This is the second executive summary on the book “Social Media and Public Relations” by D. Breakenridge.

This summary covers chapter 5-8.

The first four chapters of the book “Social Media and Public Relations” discussed the first four social media practices for the PR professional.  The second half of the book covers the remaining four practices. All of which require forward thinking, proactivity, and research.

The Practices

5. The Pre-Crisis Doctor

The most important part of this practice is the ability of the PR practitioner to notice the potential for an oncoming crisis.  This practice is for creating plans for just about any sort of crisis that could arise.  Responses across all kinds of media are necessary in order to gain control of a crisis situation.  Catching negative sentiment and dissatisfaction of publics involved with your organization is the key before a situation gets out of hand.

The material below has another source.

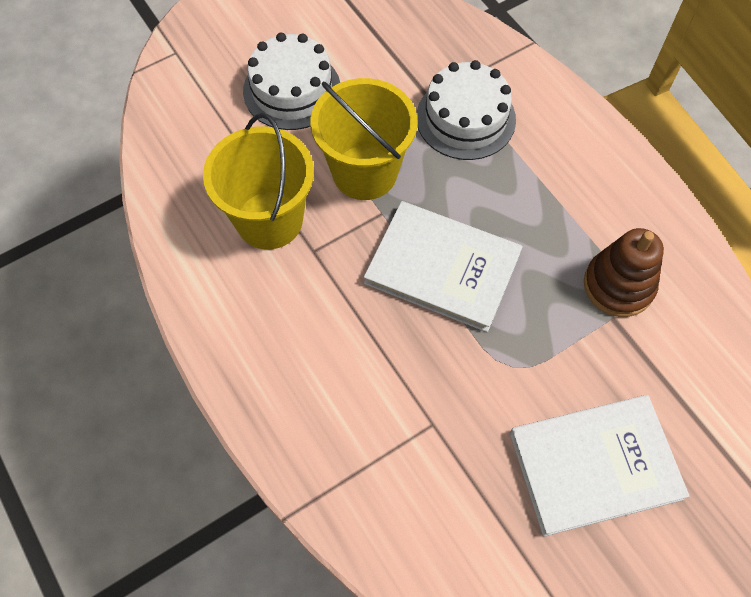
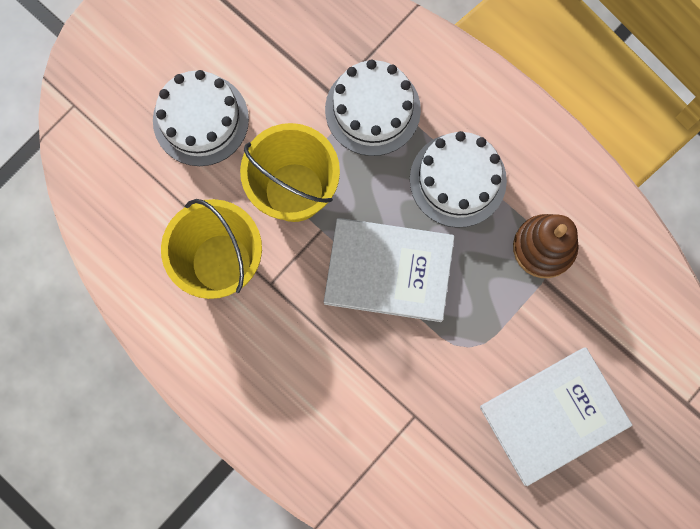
camera: 15 degrees left, 15 degrees up
none -> white cake [410,131,507,228]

6. The Relationship Analyzer

This practice also requires a practitioner to use proactive approaches in order to appeal to an organizations publics.  This specific practice is similar to sociological communications.  A professional should be able to observe the successful ways that individuals connect with an advertisement or message.  The Relationship Analyzer is essentially the strategist who creates higher levels of successful interaction.

7. The Reputation Task Force Member

This member is responsible for close monitoring of social media.  New technology, and internet interaction has had a monumental effect on how quickly reputations are viewed and judged.  This practitioner must be ready to react to any kind of incoming communication, and should be responsible for maintaining a certain standard of ethical and moral communication through social media.  This may include instructional classes on core values with the personnel within an organization.

8. The Master of the Metrics

This “Master” is responsible for setting and maintaining measurable objectives for an organization.  Meeting goals has always been important, but it is also necessary to measure outtakes and outputs as well.  You may have achieved a goal by a deadline, but one must be asking questions such as “what impressions have been made to our publics?” As well as “how could we do this better, or what else could we be doing?”